Perhaps nothing encapsulates what makes Wilco such a special band at this stage of their career than closer “One Sunday Morning (A Song For Jane Smiley’s Boyfriend).” It’s not a song that reinvents the wheel; stylistically it would feel just as home on 1995 debut
A.M. as it does here. It picks a destination and it sets out for it, riding the back of an irresistibly simple fingerpicked motif and a syncopated hi-hat. “This is how I’ll tell it / Oh, but it’s long,” Tweedy sings, and he isn’t kidding; at just a hair over twelve minutes, it’s one of the longest in Wilco’s catalog. But it never feels that way, despite the song’s unerring consistency. Embellished by strings and piano, it stays its course and gradually dissipates over a long outro, but the experience is timeless.
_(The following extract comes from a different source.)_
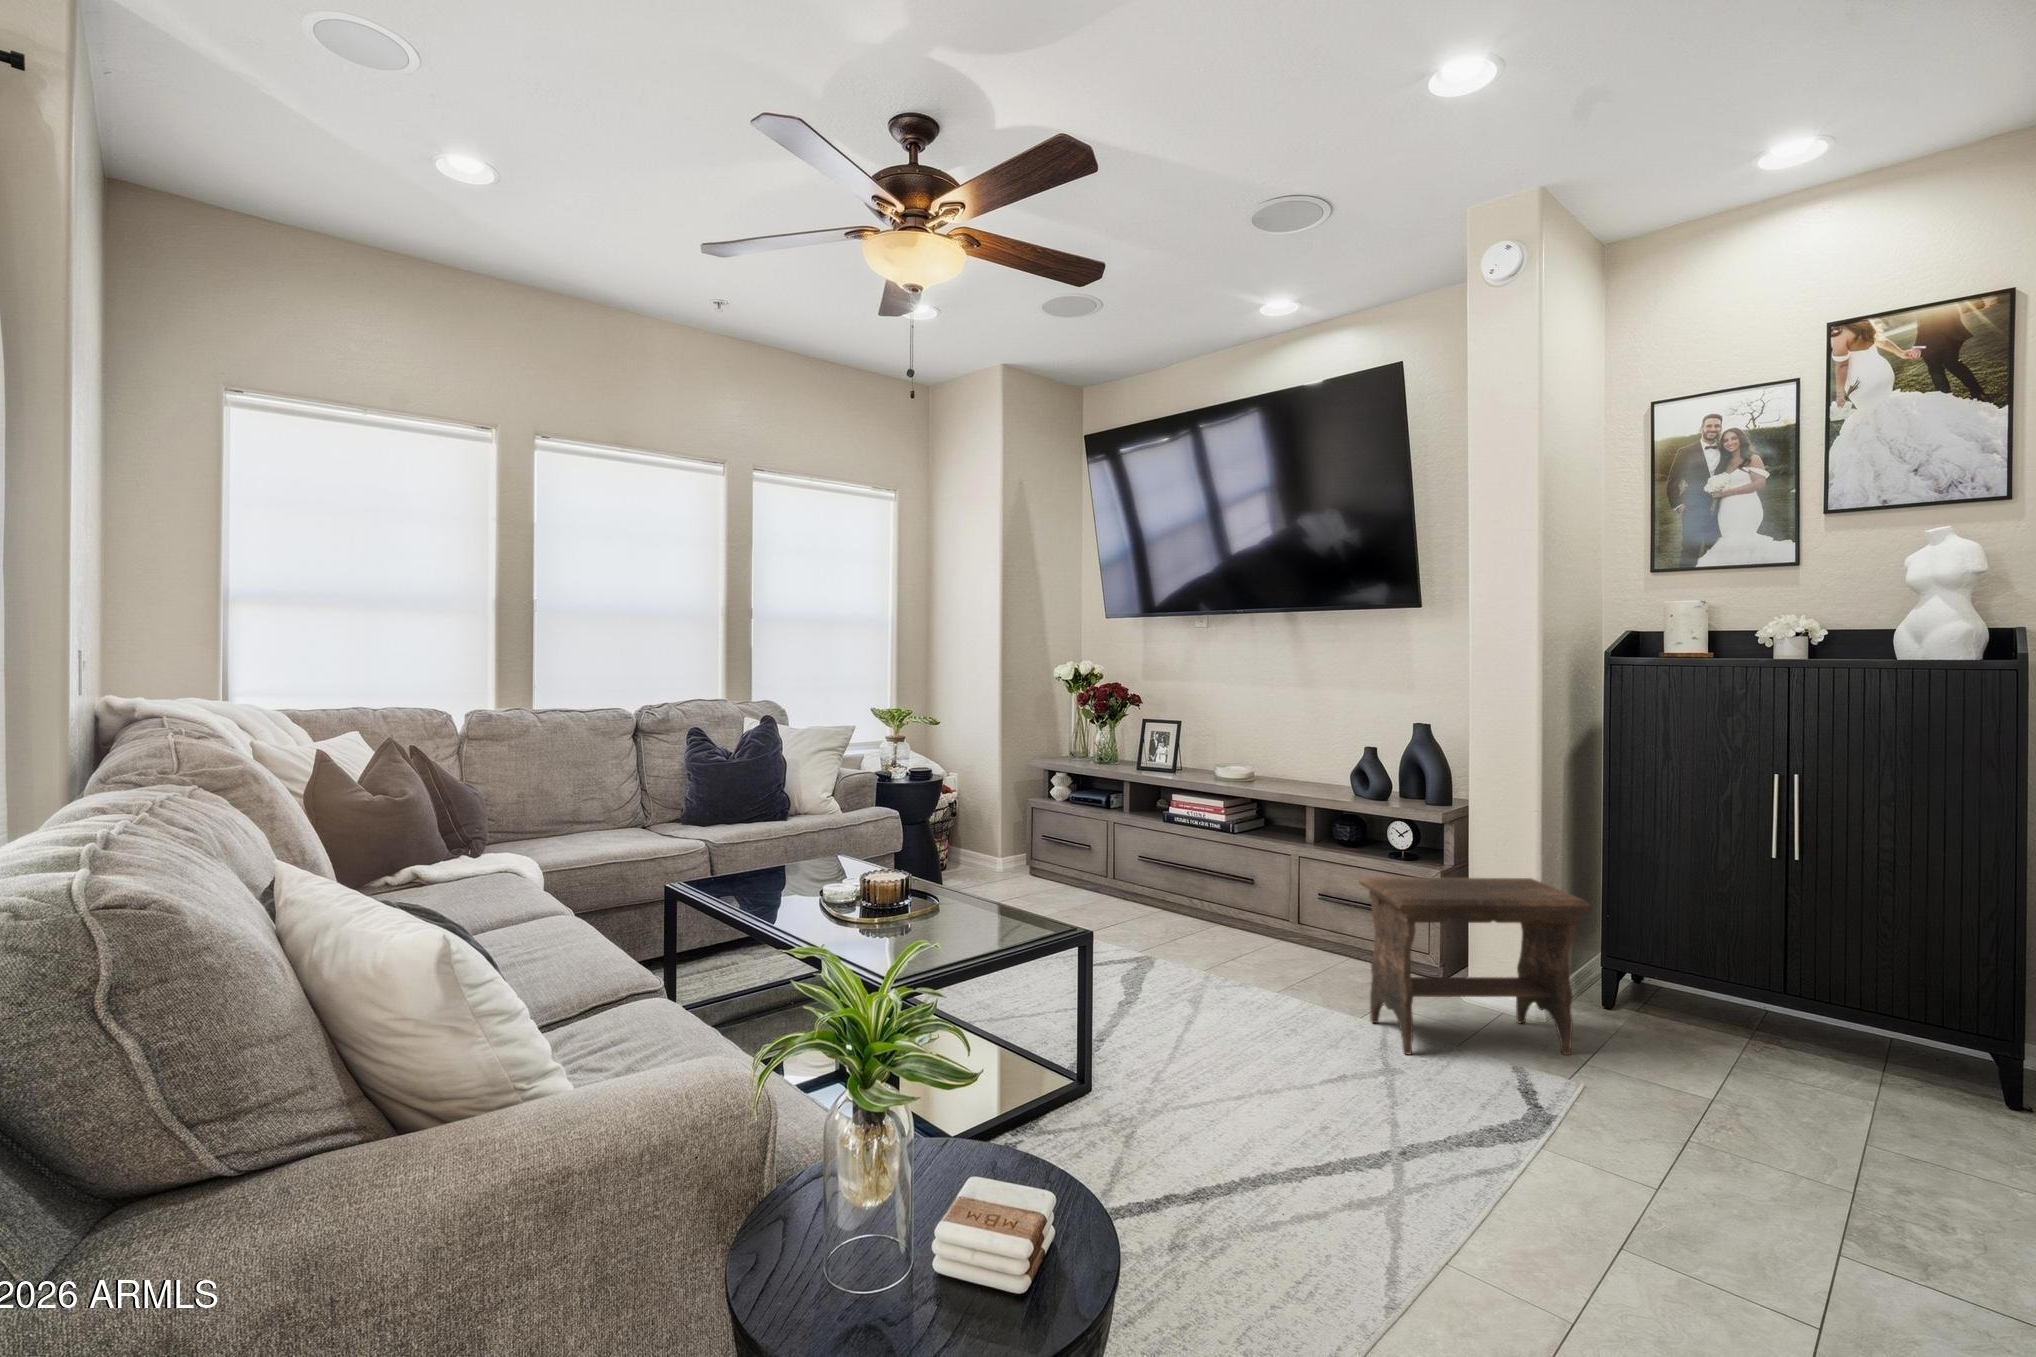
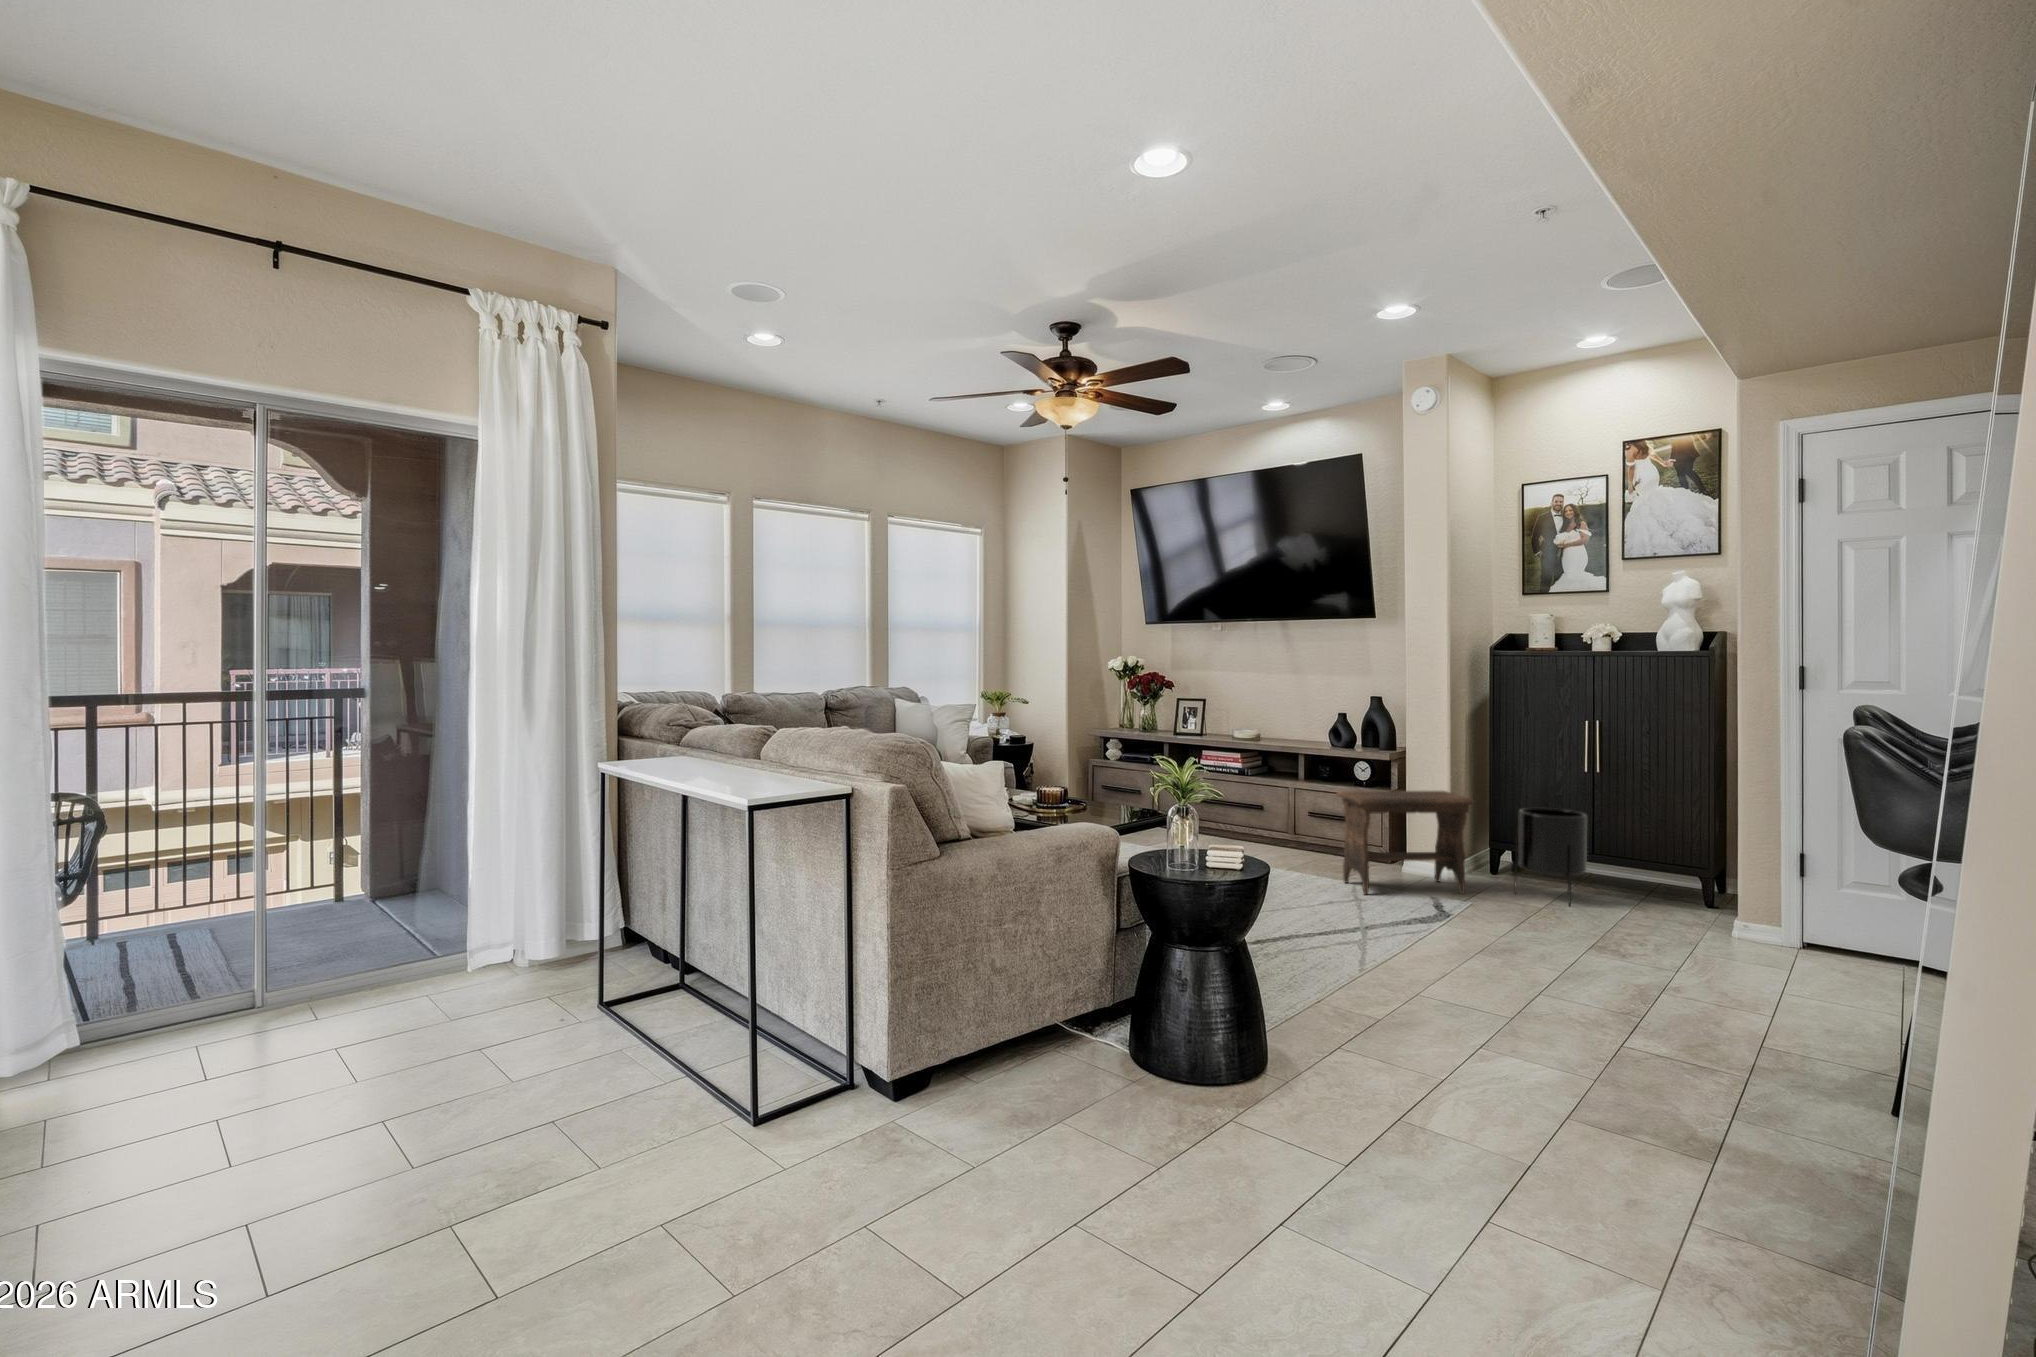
planter: none [1654,914,1787,1094] -> present [1514,808,1587,905]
For twelve minutes Wilco isn’t some institutional rock group, testing the outer boundaries of pop and creating something new and exciting. This is a song in the great American tradition of Woody Guthrie and Bob Dylan, painting a picture of old dust roads and melancholy sunsets, Tweedy bemoaning at the end “bless my mind, I miss being told how to love / what I learned without knowing / how much more I owe than I can give.” It’s a celebration of the art of storytelling, a tradition and a template that Wilco have always been deeply indebted to. That’s what
The Whole Love is all about, telling a story and sticking to it, crafting a mix of sound and lyrics that best symbolizes the music that beats under American highways and floats around American campfires. Wilco have had their peaks and valleys, but they have never sounded as confident as they do on
The Whole Love. For a band with eight studio albums and coming up on eighteen years running, I can’t think of anything more impressive.